Söylediklerimi yanlış anlamayın. İslam’ın dünyadaki büyük dinlerden biri olmadığını mı söylüyor? Hayır, böyle bir şey söylemiyorum! İslam uygarlığının bilim ve sanat alanlarında insanlığa katkılarıyla dünyayı zenginleştirmediğini mi söylüyorum? Nasıl böyle bir şey söyleyebilirim? İnsan nasıl olur da, kimya, zooloji, botanik, matematik, astronomi, coğrafya, sözlük yapımı, felsefe, fizik, tıp, müzik hukuk ve şiir - bunlar sadece birkaç tanesi- alanlarında insanlığı bu derece bereketlemiş bir uygarlığı yok sayabilir?
Keşke yüzlerce yıl öncesinde var olan Bağdat gibi bir Bağdat olabilseydi. Saraylar, kütüphaneler ve okullarla dolu bir Bağdat. Bir zamanlar üniversiteleri ve hastaneleri dünyadaki en ileri olan Bağdat.
Kanıtlama Sorumluluğu
Ne diyorum? Hem mantıken hem de yasa uygulamaları açısından ‘tarihsel emsal’, kanıtlama sorumluluğunun yeni bir şey ortaya koyan kişide olduğuna işaret eder. Hâlihazırda kurulmuş olan yetki, yeni yetki iddialarını yargılar. İslam’ın Hıristiyanlıktan üstün olduğunu geçerli savlar ve dikkatli bir şekilde araştırılmış malzemelerle iddialarınızı destekleyebilirseniz kaygılanacak bir şey yoktur.

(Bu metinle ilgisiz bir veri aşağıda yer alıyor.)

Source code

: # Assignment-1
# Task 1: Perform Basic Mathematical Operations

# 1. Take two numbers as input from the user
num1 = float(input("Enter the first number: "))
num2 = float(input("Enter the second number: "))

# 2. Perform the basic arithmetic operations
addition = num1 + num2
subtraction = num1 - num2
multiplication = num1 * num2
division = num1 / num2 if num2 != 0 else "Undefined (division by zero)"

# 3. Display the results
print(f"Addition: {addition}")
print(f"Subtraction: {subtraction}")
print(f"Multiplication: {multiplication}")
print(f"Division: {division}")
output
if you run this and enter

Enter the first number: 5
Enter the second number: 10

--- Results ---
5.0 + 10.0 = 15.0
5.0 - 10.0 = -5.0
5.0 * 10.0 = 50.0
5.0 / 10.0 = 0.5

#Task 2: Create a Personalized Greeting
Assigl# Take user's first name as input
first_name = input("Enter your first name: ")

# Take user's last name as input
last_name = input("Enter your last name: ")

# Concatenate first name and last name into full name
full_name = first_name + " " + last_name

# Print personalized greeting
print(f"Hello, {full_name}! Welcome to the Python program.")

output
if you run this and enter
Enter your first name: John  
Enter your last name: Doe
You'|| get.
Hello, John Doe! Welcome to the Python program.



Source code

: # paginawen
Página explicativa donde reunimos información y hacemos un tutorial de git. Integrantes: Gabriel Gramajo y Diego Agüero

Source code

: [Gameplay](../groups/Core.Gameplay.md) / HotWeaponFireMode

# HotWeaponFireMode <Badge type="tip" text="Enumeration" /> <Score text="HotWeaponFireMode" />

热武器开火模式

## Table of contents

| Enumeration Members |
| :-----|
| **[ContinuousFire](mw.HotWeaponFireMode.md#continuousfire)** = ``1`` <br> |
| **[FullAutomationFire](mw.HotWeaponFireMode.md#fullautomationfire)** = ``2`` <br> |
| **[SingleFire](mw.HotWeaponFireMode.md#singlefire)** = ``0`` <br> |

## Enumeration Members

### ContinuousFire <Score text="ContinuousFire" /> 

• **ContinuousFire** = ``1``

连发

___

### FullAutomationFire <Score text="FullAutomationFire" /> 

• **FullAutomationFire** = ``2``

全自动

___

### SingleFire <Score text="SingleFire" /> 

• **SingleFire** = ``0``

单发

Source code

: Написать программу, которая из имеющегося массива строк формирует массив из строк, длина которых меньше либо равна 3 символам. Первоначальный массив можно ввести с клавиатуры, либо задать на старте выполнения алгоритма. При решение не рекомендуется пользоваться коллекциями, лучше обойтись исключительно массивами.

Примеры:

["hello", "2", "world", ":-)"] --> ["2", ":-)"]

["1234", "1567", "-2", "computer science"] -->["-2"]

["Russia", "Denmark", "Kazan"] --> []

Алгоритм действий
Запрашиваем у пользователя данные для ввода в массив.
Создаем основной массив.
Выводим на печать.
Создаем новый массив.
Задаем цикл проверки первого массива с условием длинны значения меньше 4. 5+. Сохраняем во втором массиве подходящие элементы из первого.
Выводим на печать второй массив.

İnançlarınız konusunda içten misiniz? İçtenliğiniz konusunda kuşkum yok. Ama büyük olasılıkla, yargıç önünde birini savunduğunuz zaman kaçınmanız gereken mantıksal hataların farkında değilsiniz çünkü hukuk dersleri almadınız. Aynı şey herhangi birini ya da bir şeyi savunduğunuz zaman da geçerlidir. Eğer hukuk fakültesinin son ya da sondan bir önceki yılında öğrenci olsaydınız alacağınız derslerden biri mantık yürütme ve yorumlamayla ilgili olacaktır. Bugün bizim web sitemizi hukuk fakültenizin internet erişimi sağlayan kütüphanesinden ulaşmama ihtimaliniz yüksek olduğu için kanıt sunmadan İsa’nın ölümünü inkâr etmenizin kabul edilemez olduğunu büyük olasılıkla bilmiyorsunuz. Ayrıca, bu iddiayı desteklemek için Kuran’dan bir ayet veremezsiniz. Birkaç satır sonra bunun nedenini göreceksiniz. Hukuk fakültesinde çalışmalarınızın yarısını tamamlamış olsanız, ister Londra’da, ister Ankara’da olun bunun nedenini çok iyi bilirdiniz.